## Request
Search the listing below for the string "Japanese" and copy every line where it occurs.

## Input data
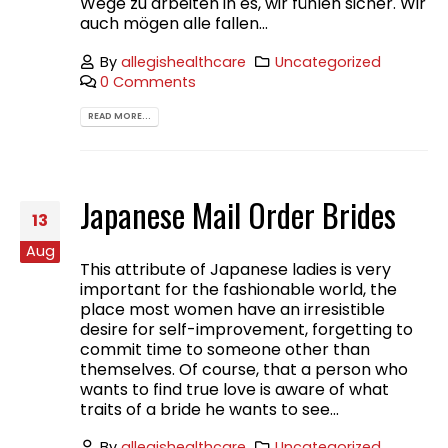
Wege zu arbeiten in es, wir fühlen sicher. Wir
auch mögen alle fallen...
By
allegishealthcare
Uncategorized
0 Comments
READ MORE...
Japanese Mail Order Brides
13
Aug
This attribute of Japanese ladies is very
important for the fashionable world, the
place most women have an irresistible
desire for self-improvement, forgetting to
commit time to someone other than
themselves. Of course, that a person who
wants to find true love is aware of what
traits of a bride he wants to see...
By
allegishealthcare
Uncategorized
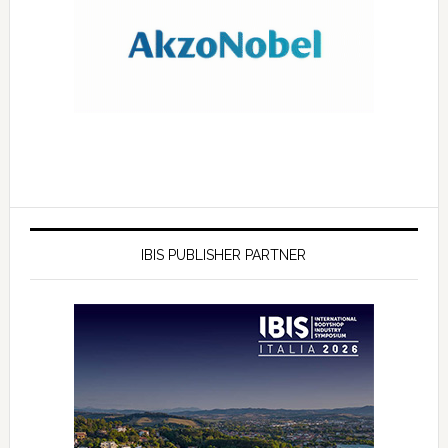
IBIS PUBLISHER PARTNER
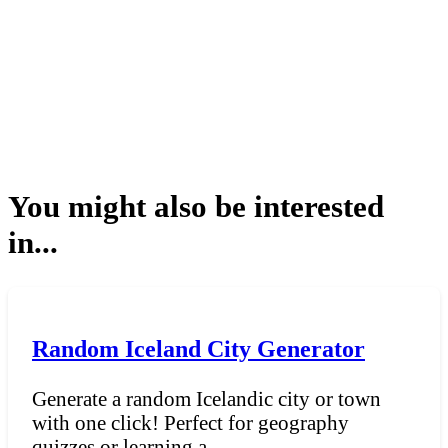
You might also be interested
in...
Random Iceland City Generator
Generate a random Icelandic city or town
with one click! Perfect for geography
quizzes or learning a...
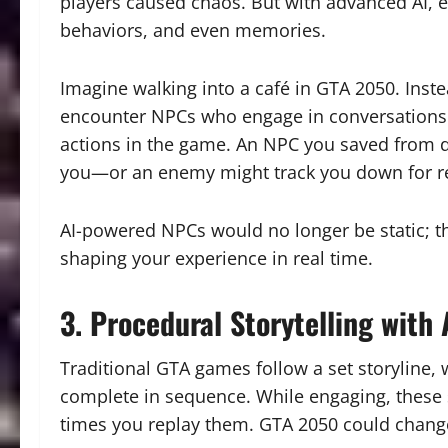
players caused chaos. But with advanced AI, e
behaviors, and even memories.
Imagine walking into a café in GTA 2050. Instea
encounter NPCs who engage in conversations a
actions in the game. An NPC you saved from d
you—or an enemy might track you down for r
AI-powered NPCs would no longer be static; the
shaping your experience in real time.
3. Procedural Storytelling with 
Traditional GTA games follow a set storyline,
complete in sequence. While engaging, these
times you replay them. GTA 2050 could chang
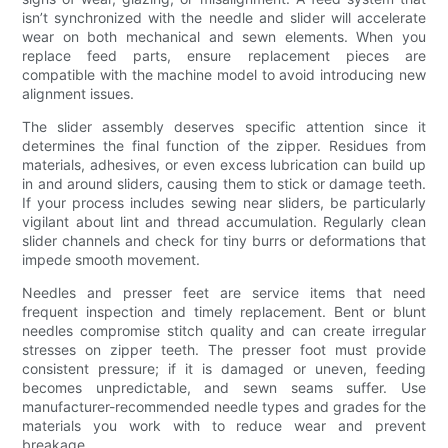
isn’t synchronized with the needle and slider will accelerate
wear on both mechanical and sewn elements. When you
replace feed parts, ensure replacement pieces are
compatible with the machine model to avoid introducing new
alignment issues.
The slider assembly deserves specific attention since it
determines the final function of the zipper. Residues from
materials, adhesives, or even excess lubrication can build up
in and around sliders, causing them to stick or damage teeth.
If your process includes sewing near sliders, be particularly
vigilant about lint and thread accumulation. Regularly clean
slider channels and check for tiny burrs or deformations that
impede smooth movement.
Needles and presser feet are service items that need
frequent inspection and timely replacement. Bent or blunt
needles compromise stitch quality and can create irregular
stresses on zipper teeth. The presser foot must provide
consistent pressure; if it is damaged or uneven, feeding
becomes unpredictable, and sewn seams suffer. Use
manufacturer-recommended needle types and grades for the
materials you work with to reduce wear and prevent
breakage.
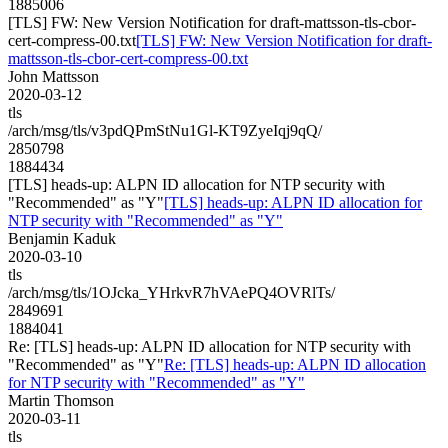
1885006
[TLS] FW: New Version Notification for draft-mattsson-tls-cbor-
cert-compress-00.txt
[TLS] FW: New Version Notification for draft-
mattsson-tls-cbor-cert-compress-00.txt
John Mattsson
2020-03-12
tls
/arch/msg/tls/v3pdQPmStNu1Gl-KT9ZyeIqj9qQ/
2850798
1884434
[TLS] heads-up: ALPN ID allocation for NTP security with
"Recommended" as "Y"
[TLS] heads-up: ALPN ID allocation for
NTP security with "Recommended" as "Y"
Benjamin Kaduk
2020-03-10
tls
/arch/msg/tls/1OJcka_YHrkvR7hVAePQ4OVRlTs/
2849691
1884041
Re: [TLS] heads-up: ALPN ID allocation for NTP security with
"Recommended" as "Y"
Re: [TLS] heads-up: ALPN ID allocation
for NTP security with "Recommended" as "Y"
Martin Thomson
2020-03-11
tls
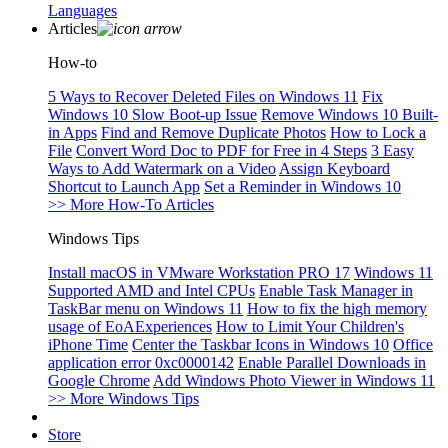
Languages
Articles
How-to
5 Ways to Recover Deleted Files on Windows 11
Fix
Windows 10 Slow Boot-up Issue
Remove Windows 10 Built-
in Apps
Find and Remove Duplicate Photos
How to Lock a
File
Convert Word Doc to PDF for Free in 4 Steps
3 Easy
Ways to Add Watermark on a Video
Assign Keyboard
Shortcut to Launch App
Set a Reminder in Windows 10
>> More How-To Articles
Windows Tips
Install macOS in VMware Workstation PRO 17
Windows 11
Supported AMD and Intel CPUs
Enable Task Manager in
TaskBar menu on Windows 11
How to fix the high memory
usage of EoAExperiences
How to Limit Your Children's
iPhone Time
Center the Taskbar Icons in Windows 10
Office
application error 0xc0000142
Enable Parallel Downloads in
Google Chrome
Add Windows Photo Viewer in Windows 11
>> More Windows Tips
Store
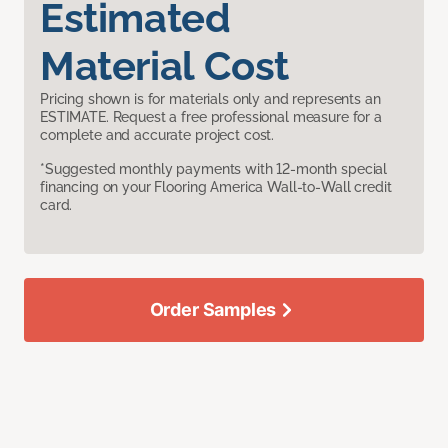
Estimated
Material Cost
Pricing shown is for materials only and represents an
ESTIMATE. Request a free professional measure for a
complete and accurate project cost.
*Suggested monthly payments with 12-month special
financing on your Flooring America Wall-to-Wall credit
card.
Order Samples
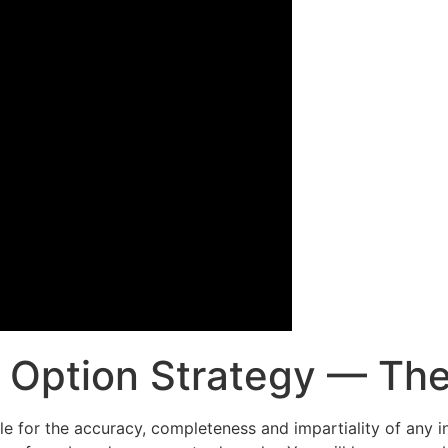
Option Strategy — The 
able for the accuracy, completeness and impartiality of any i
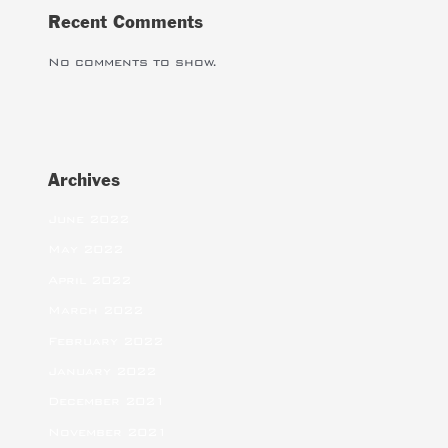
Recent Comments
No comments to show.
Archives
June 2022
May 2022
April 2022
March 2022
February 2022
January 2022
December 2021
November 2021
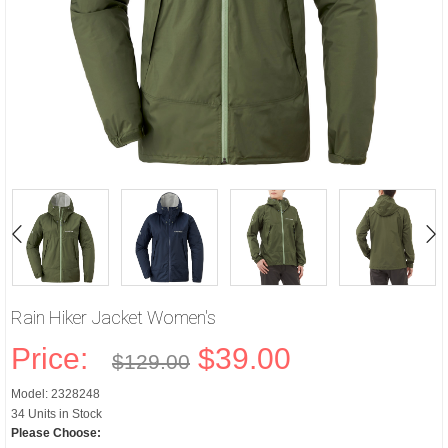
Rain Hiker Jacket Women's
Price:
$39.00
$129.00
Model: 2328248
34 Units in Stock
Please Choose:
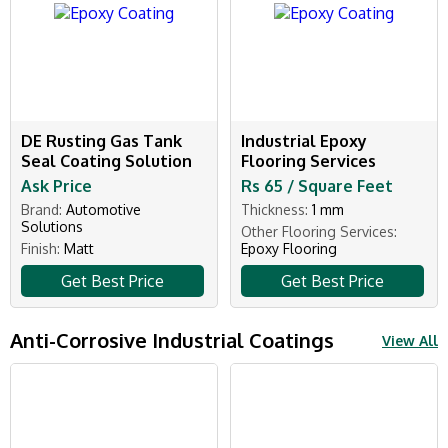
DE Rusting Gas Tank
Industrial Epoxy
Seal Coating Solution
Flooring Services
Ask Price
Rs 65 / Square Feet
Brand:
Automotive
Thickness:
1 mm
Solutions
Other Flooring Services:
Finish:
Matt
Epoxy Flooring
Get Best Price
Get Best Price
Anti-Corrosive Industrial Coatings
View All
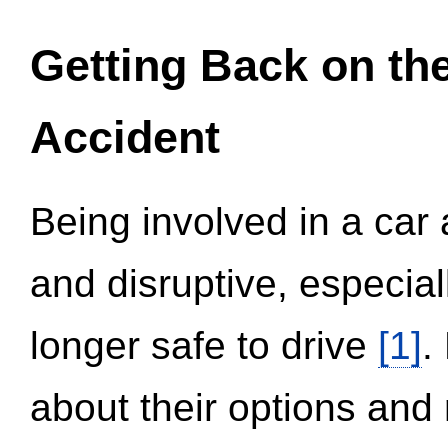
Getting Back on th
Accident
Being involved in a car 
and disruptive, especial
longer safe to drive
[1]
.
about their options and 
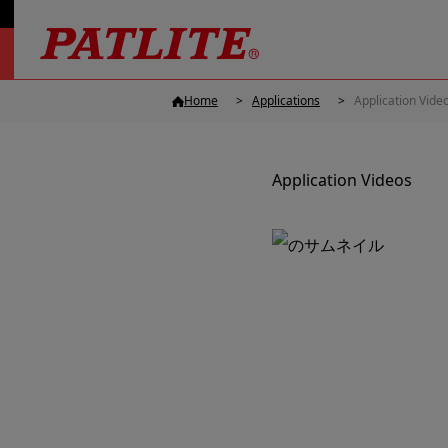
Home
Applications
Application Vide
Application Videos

## Result of the task
Japanese Mail Order Brides
This attribute of Japanese ladies is very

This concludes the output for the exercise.